US data shows ice at the smallest size ever recorded in winter since observations began in 1979.
by Al Jazeera
Arctic sea ice reached its lowest winter point ever recorded, US data has shown, raising concerns about faster ice melt and rising seas due to global warming.
Data released by the US National Snow and Ice Data Centre (NSIDC) on Thursday said that the maximum annual extent of sea ice observed this year was 14.5 million square kilometres on February 25.
“This year’s maximum ice extent was the lowest in the satellite record, with below-average ice conditions everywhere except in the Labrador Sea and Davis Strait,” the NSIDC said in a statement.
This is the lowest ever recorded since satellite observations began in the 1979. The ice was 1.1 million square kilometres smaller than the 1981-2010 average, and 130,017 square kilometres below the previous lowest maximum in 2011.
The UN’s panel of climate scientists links the long-term shrinkage of the ice – which has reduced by 3.8 percent per decade since 1979 – to global warming and says Arctic summertime sea ice could vanish in the second half of the century.

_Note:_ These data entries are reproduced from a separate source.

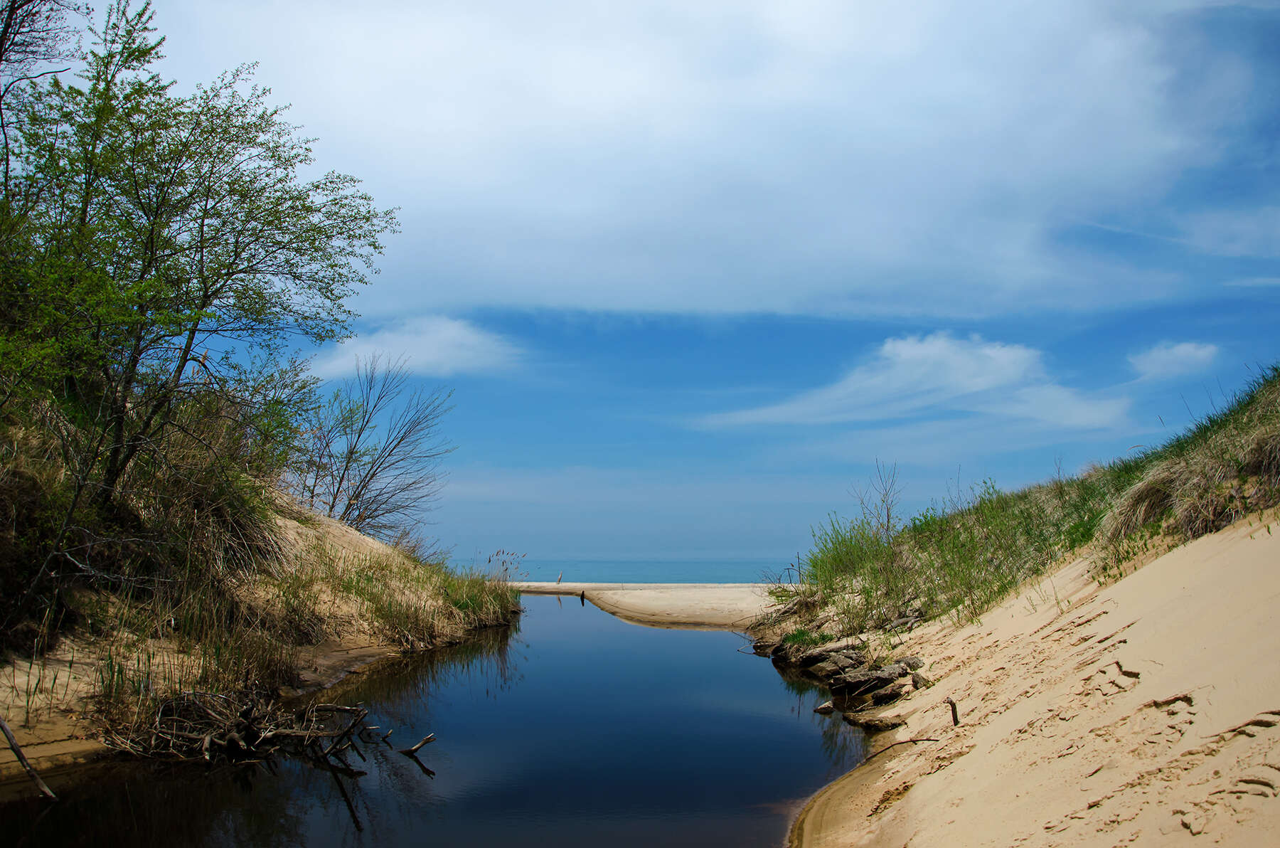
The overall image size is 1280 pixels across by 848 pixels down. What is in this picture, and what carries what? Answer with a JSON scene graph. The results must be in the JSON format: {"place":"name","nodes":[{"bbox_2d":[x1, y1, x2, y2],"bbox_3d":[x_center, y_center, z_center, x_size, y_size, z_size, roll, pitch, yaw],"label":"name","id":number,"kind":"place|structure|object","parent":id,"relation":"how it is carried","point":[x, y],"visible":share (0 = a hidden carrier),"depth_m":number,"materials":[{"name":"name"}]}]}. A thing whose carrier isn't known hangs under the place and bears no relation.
{"place":"outdoors","nodes":[
{"label":"outdoors","id":0,"kind":"place"},
{"bbox_2d":[0,480,518,773],"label":"sandy bank","id":1,"kind":"structure","parent":0,"point":[341,532],"materials":[{"name":"beige sand"}]},
{"bbox_2d":[0,714,57,799],"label":"driftwood branch","id":2,"kind":"object","parent":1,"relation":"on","point":[8,734],"visible":1,"depth_m":8.61,"materials":[{"name":"brown wood"}]},
{"bbox_2d":[0,0,86,194],"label":"tree","id":3,"kind":"object","parent":1,"relation":"on","point":[1,55],"visible":0.88,"depth_m":13.24,"materials":[{"name":"brown plant"}]},
{"bbox_2d":[0,0,396,535],"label":"tree","id":4,"kind":"object","parent":1,"relation":"on","point":[201,233],"visible":0.99,"depth_m":13.03,"materials":[{"name":"green plant"}]},
{"bbox_2d":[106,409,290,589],"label":"shrub","id":5,"kind":"object","parent":1,"relation":"on","point":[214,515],"visible":0.6,"depth_m":14.55,"materials":[{"name":"plant"}]},
{"bbox_2d":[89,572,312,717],"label":"grass clump","id":6,"kind":"structure","parent":1,"relation":"on","point":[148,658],"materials":[{"name":"green plant"}]},
{"bbox_2d":[299,355,454,537],"bbox_3d":[-5.860,0.870,27.379,3.905,4.614,3.862,-5,-8,41],"label":"bare tree","id":7,"kind":"object","parent":1,"relation":"on","point":[359,433],"visible":0.96,"depth_m":27.09,"materials":[{"name":"plant"}]},
{"bbox_2d":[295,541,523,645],"label":"grass","id":8,"kind":"structure","parent":1,"relation":"on","point":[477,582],"materials":[{"name":"green plant"}]},
{"bbox_2d":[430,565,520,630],"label":"grass clump","id":9,"kind":"structure","parent":1,"relation":"on","point":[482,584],"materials":[{"name":"green plant"}]},
{"bbox_2d":[485,548,527,582],"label":"reed clump","id":10,"kind":"object","parent":1,"relation":"on","point":[489,560],"visible":0.65,"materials":[{"name":"plant"}]},
{"bbox_2d":[308,315,521,380],"label":"cloud","id":11,"kind":"structure","parent":0,"point":[436,349],"materials":[{"name":"white"}]},
{"bbox_2d":[0,595,878,847],"label":"water","id":12,"kind":"structure","parent":0,"point":[700,638],"materials":[{"name":"liquid"}]},
{"bbox_2d":[97,687,433,769],"bbox_3d":[-3.171,2.566,10.706,2.880,0.630,2.614,0,-6,0],"label":"driftwood pile","id":13,"kind":"object","parent":12,"relation":"in","point":[259,739],"visible":0.88,"depth_m":10.51,"materials":[{"name":"brown wood"}]},
{"bbox_2d":[399,730,438,755],"bbox_3d":[-1.892,2.716,10.668,0.379,0.199,0.158,-3,-7,28],"label":"driftwood","id":14,"kind":"object","parent":12,"relation":"in","point":[427,739],"visible":0.99,"depth_m":10.63,"materials":[{"name":"brown wood"}]},
{"bbox_2d":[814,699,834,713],"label":"rock","id":15,"kind":"object","parent":12,"relation":"in","point":[828,707],"visible":0.95,"depth_m":13.36,"materials":[{"name":"grey stone"}]},
{"bbox_2d":[448,557,802,582],"label":"sea","id":16,"kind":"structure","parent":0,"point":[592,574],"materials":[{"name":"blue liquid"}]},
{"bbox_2d":[505,580,782,628],"label":"sand beach","id":17,"kind":"structure","parent":0,"point":[569,584],"materials":[{"name":"beige sand"}]},
{"bbox_2d":[554,571,563,584],"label":"driftwood","id":18,"kind":"object","parent":17,"relation":"on","point":[560,579],"visible":0.95,"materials":[{"name":"wood"}]},
{"bbox_2d":[578,589,585,604],"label":"wooden post","id":19,"kind":"object","parent":17,"relation":"in","point":[582,596],"visible":0.98,"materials":[{"name":"brown wood"}]},
{"bbox_2d":[49,0,1279,570],"label":"sky","id":20,"kind":"structure","parent":0,"point":[619,547],"materials":[{"name":"blue"}]},
{"bbox_2d":[140,0,1242,324],"label":"cloud","id":21,"kind":"structure","parent":0,"point":[622,268],"materials":[{"name":"white"}]},
{"bbox_2d":[699,330,1120,431],"label":"cloud","id":22,"kind":"structure","parent":0,"point":[983,381],"materials":[{"name":"white"}]},
{"bbox_2d":[755,371,1279,847],"label":"sand dune","id":23,"kind":"structure","parent":0,"point":[963,759],"materials":[{"name":"beige sand"}]},
{"bbox_2d":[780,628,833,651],"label":"grass tuft","id":24,"kind":"object","parent":23,"relation":"on","point":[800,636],"visible":0.55,"depth_m":17.85,"materials":[{"name":"green plant"}]},
{"bbox_2d":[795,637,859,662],"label":"rock","id":25,"kind":"object","parent":23,"relation":"on","point":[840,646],"visible":0.69,"depth_m":16.83,"materials":[{"name":"grey stone"}]},
{"bbox_2d":[805,651,863,679],"bbox_3d":[2.479,3.075,15.840,0.650,0.341,0.591,4,-7,-32],"label":"rock","id":26,"kind":"object","parent":23,"relation":"on","point":[833,665],"visible":0.8,"depth_m":15.70,"materials":[{"name":"grey stone"}]},
{"bbox_2d":[767,633,924,724],"bbox_3d":[2.477,3.004,14.959,2.034,0.712,4.442,0,-6,0],"label":"rock pile","id":27,"kind":"object","parent":23,"relation":"on","point":[818,656],"visible":0.75,"depth_m":14.54,"materials":[{"name":"brown"}]},
{"bbox_2d":[795,514,904,628],"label":"shrub","id":28,"kind":"object","parent":23,"relation":"on","point":[840,560],"visible":0.71,"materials":[{"name":"green plant"}]},
{"bbox_2d":[830,659,920,700],"bbox_3d":[2.571,2.858,13.850,0.778,0.417,0.824,5,-8,-41],"label":"rock","id":29,"kind":"object","parent":23,"relation":"on","point":[880,673],"visible":0.78,"depth_m":13.66,"materials":[{"name":"grey stone"}]},
{"bbox_2d":[845,712,908,732],"bbox_3d":[2.208,2.799,11.781,0.592,0.176,0.328,-4,-7,33],"label":"rock","id":30,"kind":"object","parent":23,"relation":"on","point":[867,722],"visible":0.83,"depth_m":11.70,"materials":[{"name":"stone"}]},
{"bbox_2d":[850,459,903,540],"bbox_3d":[3.912,1.509,20.675,0.996,1.858,1.161,0,-6,0],"label":"bare shrub","id":31,"kind":"object","parent":23,"relation":"on","point":[887,515],"visible":0.83,"depth_m":20.67,"materials":[{"name":"plant"}]},
{"bbox_2d":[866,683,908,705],"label":"rock","id":32,"kind":"object","parent":23,"relation":"on","point":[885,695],"visible":0.83,"depth_m":12.88,"materials":[{"name":"stone"}]},
{"bbox_2d":[866,736,940,756],"bbox_3d":[1.956,2.422,9.552,0.629,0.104,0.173,3,-7,-28],"label":"stick","id":33,"kind":"object","parent":23,"relation":"on","point":[930,739],"visible":0.87,"depth_m":9.54,"materials":[{"name":"brown wood"}]},
{"bbox_2d":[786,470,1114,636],"label":"grass","id":34,"kind":"structure","parent":23,"relation":"on","point":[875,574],"materials":[{"name":"green plant"}]},
{"bbox_2d":[945,695,959,726],"bbox_3d":[2.413,2.273,9.788,0.108,0.324,0.105,-2,-6,19],"label":"wooden stake","id":35,"kind":"object","parent":23,"relation":"on","point":[955,712],"visible":0.92,"depth_m":9.77,"materials":[{"name":"brown wood"}]},
{"bbox_2d":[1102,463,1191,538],"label":"dry grass clump","id":36,"kind":"object","parent":23,"relation":"on","point":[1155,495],"visible":0.56,"depth_m":13.16,"materials":[{"name":"beige plant"}]},
{"bbox_2d":[1100,366,1279,549],"label":"dune grass","id":37,"kind":"structure","parent":23,"relation":"on","point":[1138,500],"materials":[{"name":"green plant"}]},
{"bbox_2d":[1127,340,1220,380],"label":"cloud","id":38,"kind":"structure","parent":0,"point":[1155,357],"materials":[{"name":"white"}]},
{"bbox_2d":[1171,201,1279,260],"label":"cloud","id":39,"kind":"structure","parent":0,"point":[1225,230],"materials":[{"name":"white"}]}
]}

But the NSIDC also said that a late season surge in ice was still possible. A detailed analysis of the winter sea ice from 2014 to 2015 is due to be released in early April.
‘Wake up call’
The World Wildlife Fund (WWF) said the loss of sea ice means trouble for a vast web of life that depends on it, from polar bears to marine creatures.
“Today’s chilling news from the Arctic should be a wake up call for all of us,” said Samantha Smith, leader of the WWF Global Climate and Energy Initiative.
“Climate change won’t stop at the Arctic Circle. Unless we make dramatic cuts in polluting gases, we will end up with a climate that is unrecognisable, unpredictable and damaging for natural systems and people.”
With the return of the sun to the Arctic after months of winter darkness, the ice shrinks to a minimum in September.
The UN’s World Meteorological Organisation says 2014 was the warmest year since records began in the 19th century. Almost 200 nations have agreed to work out a deal in December in Paris to slow down global warming.